里紗

Winnyの里紗のレビュー・感想・評価

Winny(2023年製作の映画)
4.4
まるで昨日の続きみたいな、映画を「観ている」ことを忘れさせるぐらいのナチュラルな没入感で引き込まれた。
鼻先をかすめるぐらいの何年か前の出来事で、この裁判や事実の上、もしくはそのただ続きに自分たちの今の時代があるんだなあと思うと凄く不思議な気分。

「今手にしているこの肉を食べるためのナイフで人を刺したとき、捕まるのは刺した人?なら、このナイフを作った人は罪に問えるのか」
冒頭で出てくる簡単なこの説明がすごくわかりやすくて、実際に起こったこのWinny事件を知らない私にもすんなり入ってきて良かった。
そして金子氏の「そんなつもりじゃなかった」という意思にも満たないような単純な気持ちや考えも、呑気だと人に言われてしまうマインドも全部、どうしようもなく理解できて他人事に思えなかったなあ。

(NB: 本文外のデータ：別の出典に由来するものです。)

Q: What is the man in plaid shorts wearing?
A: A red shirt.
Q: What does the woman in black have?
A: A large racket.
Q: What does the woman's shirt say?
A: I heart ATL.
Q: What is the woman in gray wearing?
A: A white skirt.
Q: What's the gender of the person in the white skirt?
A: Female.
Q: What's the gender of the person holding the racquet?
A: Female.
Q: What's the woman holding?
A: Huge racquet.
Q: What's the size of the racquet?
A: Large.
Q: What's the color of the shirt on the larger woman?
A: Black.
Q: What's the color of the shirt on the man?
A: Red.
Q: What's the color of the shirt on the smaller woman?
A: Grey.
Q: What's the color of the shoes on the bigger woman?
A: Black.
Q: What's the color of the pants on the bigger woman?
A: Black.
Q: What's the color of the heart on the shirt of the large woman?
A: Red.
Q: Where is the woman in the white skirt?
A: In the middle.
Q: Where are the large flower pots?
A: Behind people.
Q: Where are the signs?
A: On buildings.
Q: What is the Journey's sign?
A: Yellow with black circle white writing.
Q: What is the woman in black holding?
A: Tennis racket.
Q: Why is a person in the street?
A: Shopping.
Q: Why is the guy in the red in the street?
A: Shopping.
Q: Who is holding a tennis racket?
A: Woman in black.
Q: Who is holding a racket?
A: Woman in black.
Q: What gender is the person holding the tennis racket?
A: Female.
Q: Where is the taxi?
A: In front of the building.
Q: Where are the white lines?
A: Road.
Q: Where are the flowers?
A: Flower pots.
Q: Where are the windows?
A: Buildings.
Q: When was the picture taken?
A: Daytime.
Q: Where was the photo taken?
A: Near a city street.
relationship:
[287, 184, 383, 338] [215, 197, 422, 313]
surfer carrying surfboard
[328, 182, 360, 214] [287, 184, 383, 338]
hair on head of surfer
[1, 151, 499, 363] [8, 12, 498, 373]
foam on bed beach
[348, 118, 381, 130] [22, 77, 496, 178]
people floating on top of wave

常に責任はこれを扱う誰かにあるものであって、この画期的な発明や新しい文化は踏み躙られ消されるべきじゃない。
今の自分の何の気無しの「知らなかった」が、これから先のクリエイターたちの今を無かったことにする。
自分の作ったもののせいで誰かを傷つけているというよりもっと、他の誰かがそれを使ってあなたを傷つけてやろうとしてるんだと、意味がわかるまで諦めずに問い続けてくれる弁護士という一つの仕事もまた興味深い。
ずっと一貫したテーマで分かりやすかった。
金子氏も彼なりに、自分の範疇で必死に責任を取ろうとした結果なのだなあというのが常に見えて涙が止まらんかったなあと、、

また国や年齢みたいな物差しだとか。物理的なものやただのジャンル分けとは違った、もっと感覚的な「何かを好きになる気持ち」や熱量が、時に別の人と自分を繋ぐ一つの言語になり得るんだなあと思えるシーンが沢山あった。